Great! So lets say you have a million ten character strings on each server. How long will this take? Twenty megabytes in a fast data center? A few seconds at most, totally reasonable.

And then things start to get interesting.

So... now we should consider the speed of the whole system, data transfer _and_ local sorting. A smart candidate will have already thought this far ahead, if they are accustomed to thinking about everything in terms of big O. But then it is easy to fall into the trap of thinking that network speed is so much slower than things that happen in memory that we can forget big O in situations like this. We'll see that we can't.

So, ok, we've got a good sorting algorithm O(n ln n) or maybe even O(k n) if you take advantage of the shortness of the strings to be sorted. Great, so we do that. Then, in the worst case we have to move all the strings to different servers, so that is n. AND we're resorting the strings again which should cost O(n) with each string we move across so we're looking at O(n^2).

So what does n^2 mean here? Well if we have fast memory, we can get each 10 char key out of memory in around 100 ns. So lets say (10^6)^2 * 100 ns. If I'm doing my math right here, that comes out to over 27 hours. So we spend a few seconds streaming data across the wire because we managed to minimize network traffic but we spend 27 hours resorting arrays of strings.

At this point, the fix should be pretty obvious. Move all the strings that you need to move, then sort them. But how do we know which ones to sort?

Well here is the trick, obvious to some, not obvious to others: for every string on server B that is lower in value than the lowest string on server A, we can move that string from B to A, and at the same time move the lowest string from A to B.

Think of the keys as arrays on both servers. Set a pointer at the end of the array for the first server (ie: the highest key on the lowest server) and a pointer at the start of the array on the second server (ie: the lowest key on the highest server). As long as the key at the pointer on the first server is greater than the key at the pointer on the second server, we need to swap the keys. Here is a worst case example (with single letter keys for simplicity):


After each swap, we move the pointers (the first server's pointer moves left, the second server's pointer moves right) and again compare the keys under the pointers.


Again, as long as the key at the pointer on the first server is greater than the key at the pointer on the second server, we need to swap the keys.



When we're done, we'll again have an unsorted array of keys on each server, but we can guarantee that all the right keys will be on the right servers.
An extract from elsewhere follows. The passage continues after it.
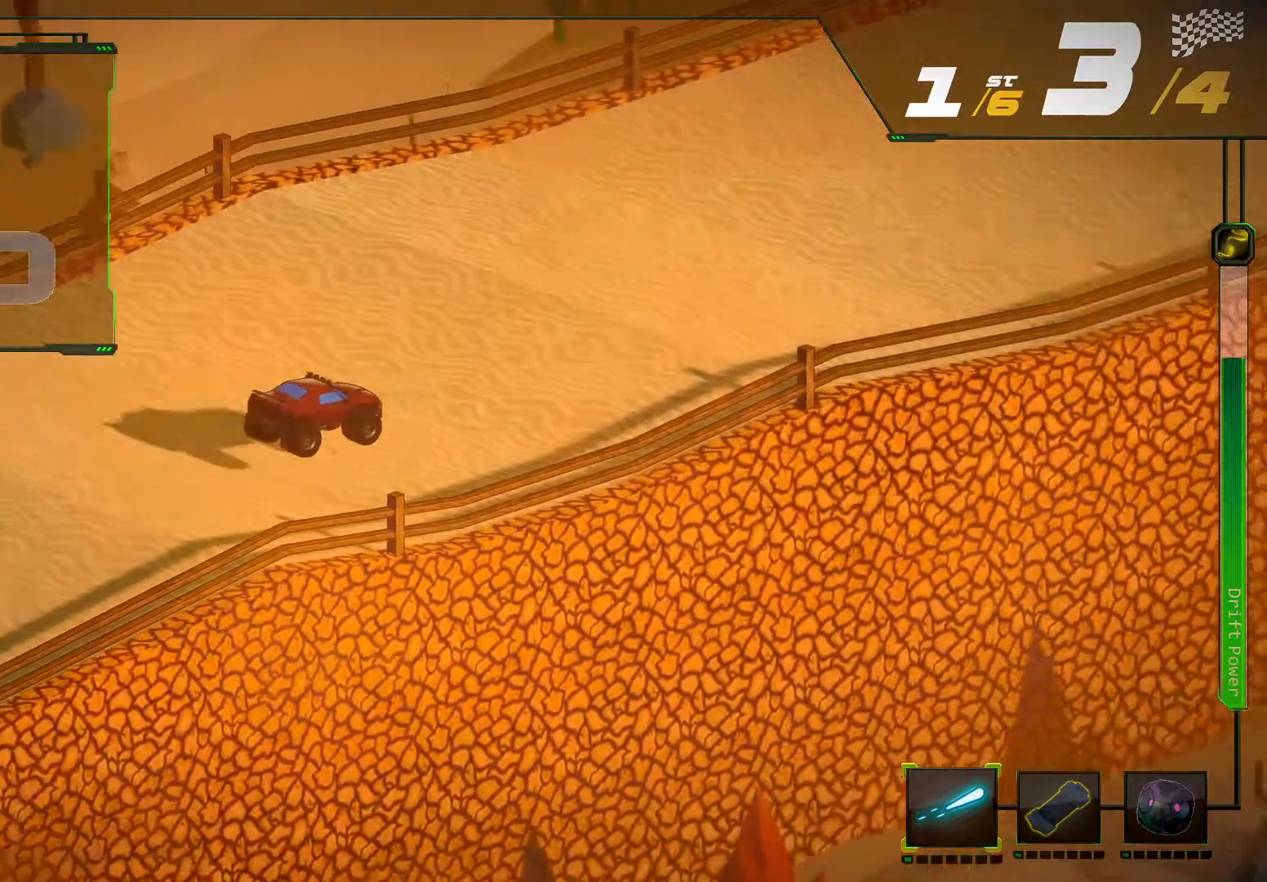
Gameplay with a controller (Xbox layout); each line is a JSON object with the inputs held at the frame after it. "events" lists button and stick changes between this image and that frame as [ms after this image, input, new state], when the widget could be followed in between. Not read: L3 R3.
{"buttons": ["R2"], "left_stick": "left", "right_stick": "center", "events": [[67, "left_stick", "center"], [367, "left_stick", "left"]]}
From here we can just resort the servers again, and we'll be done.

Take home lesson:
1. Even though moving data around a datacenter takes a while (20 ms to send a couple k around a data center) moving data around in memory still costs some time: 1/2 a ns for L1 cache kits, 100 ns to hit main memory. Yes, orders of magnitude difference, but:
1. O(n^2) is almost always worse than O( n ln n) even when the operations described by n^2 are much, much faster.